[Directive]
Can you copy the rows from the line containing "among them 8,49,04." to the line containing "Indicated: 9,12,51", both included, without changing a character?

[Material]

######

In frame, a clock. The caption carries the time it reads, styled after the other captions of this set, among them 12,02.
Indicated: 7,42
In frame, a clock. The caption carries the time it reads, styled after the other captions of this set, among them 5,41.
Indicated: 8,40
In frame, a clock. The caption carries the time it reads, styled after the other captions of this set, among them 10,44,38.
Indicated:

######

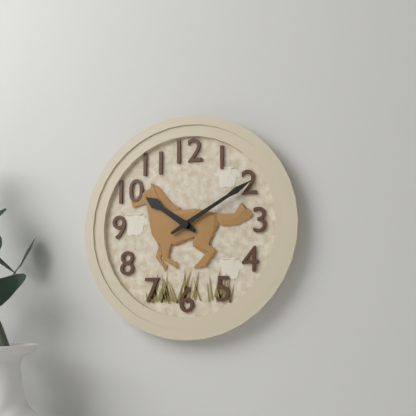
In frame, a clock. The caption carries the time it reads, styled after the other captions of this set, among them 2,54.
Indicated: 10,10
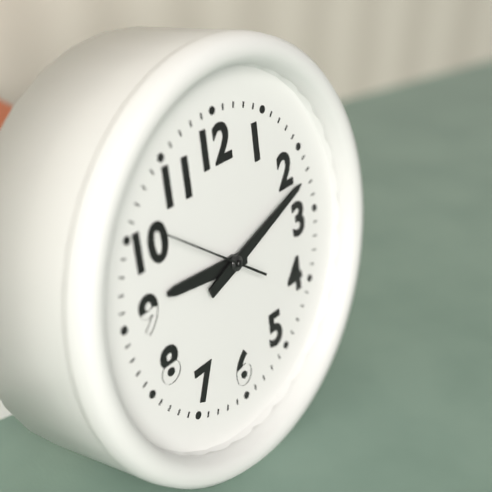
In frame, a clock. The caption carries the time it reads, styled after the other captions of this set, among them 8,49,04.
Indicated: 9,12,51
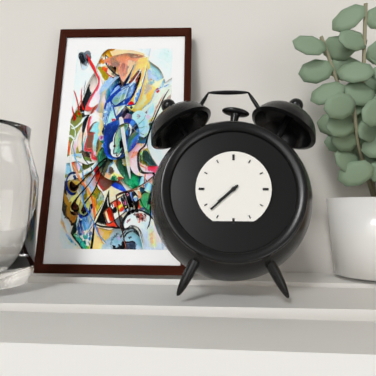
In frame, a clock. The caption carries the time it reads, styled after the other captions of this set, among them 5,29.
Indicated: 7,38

######

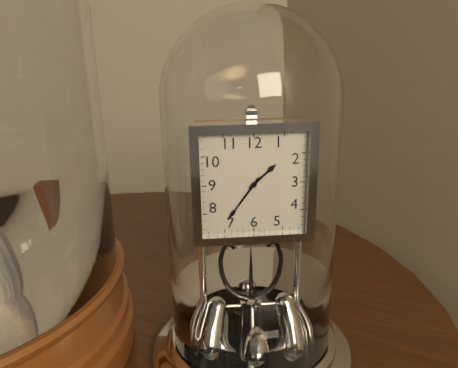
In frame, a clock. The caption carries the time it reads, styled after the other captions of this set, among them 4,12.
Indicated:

######

[The response]
In frame, a clock. The caption carries the time it reads, styled after the other captions of this set, among them 8,49,04.
Indicated: 9,12,51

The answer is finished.